Stored records:
=== Section Start ===
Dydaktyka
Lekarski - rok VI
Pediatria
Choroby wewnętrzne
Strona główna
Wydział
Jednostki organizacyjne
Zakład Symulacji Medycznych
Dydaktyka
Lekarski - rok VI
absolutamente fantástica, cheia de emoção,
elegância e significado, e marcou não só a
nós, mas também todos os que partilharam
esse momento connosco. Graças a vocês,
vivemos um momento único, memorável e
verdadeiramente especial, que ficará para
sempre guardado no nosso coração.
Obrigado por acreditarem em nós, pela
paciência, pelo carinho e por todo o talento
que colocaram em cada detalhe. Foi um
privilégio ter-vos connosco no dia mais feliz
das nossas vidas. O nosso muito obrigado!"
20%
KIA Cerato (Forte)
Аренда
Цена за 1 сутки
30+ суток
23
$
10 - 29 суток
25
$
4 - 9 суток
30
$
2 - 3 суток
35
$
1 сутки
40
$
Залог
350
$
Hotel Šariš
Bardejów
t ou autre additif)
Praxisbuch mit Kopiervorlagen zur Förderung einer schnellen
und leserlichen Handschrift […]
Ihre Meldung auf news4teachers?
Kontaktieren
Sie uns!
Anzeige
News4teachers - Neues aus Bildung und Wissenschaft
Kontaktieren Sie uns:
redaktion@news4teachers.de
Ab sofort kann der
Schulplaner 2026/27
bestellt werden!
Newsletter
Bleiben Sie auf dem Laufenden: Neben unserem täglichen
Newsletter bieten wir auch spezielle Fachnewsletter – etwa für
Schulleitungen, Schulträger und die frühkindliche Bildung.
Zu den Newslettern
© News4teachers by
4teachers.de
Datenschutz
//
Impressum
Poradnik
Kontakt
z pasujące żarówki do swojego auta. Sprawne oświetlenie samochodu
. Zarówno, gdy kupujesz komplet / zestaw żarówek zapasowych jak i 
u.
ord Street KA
=== Section End ===
▶ [WRITTEN TASK] Print exactly the line containing "KIA Cerato (Forte)" and every line after it through the end of the records above, and nothing else.

▶ [RESULT OF THE TASK]
KIA Cerato (Forte)
Аренда
Цена за 1 сутки
30+ суток
23
$
10 - 29 суток
25
$
4 - 9 суток
30
$
2 - 3 суток
35
$
1 сутки
40
$
Залог
350
$
Hotel Šariš
Bardejów
t ou autre additif)
Praxisbuch mit Kopiervorlagen zur Förderung einer schnellen
und leserlichen Handschrift […]
Ihre Meldung auf news4teachers?
Kontaktieren
Sie uns!
Anzeige
News4teachers - Neues aus Bildung und Wissenschaft
Kontaktieren Sie uns:
redaktion@news4teachers.de
Ab sofort kann der
Schulplaner 2026/27
bestellt werden!
Newsletter
Bleiben Sie auf dem Laufenden: Neben unserem täglichen
Newsletter bieten wir auch spezielle Fachnewsletter – etwa für
Schulleitungen, Schulträger und die frühkindliche Bildung.
Zu den Newslettern
© News4teachers by
4teachers.de
Datenschutz
//
Impressum
Poradnik
Kontakt
z pasujące żarówki do swojego auta. Sprawne oświetlenie samochodu
. Zarówno, gdy kupujesz komplet / zestaw żarówek zapasowych jak i 
u.
ord Street KA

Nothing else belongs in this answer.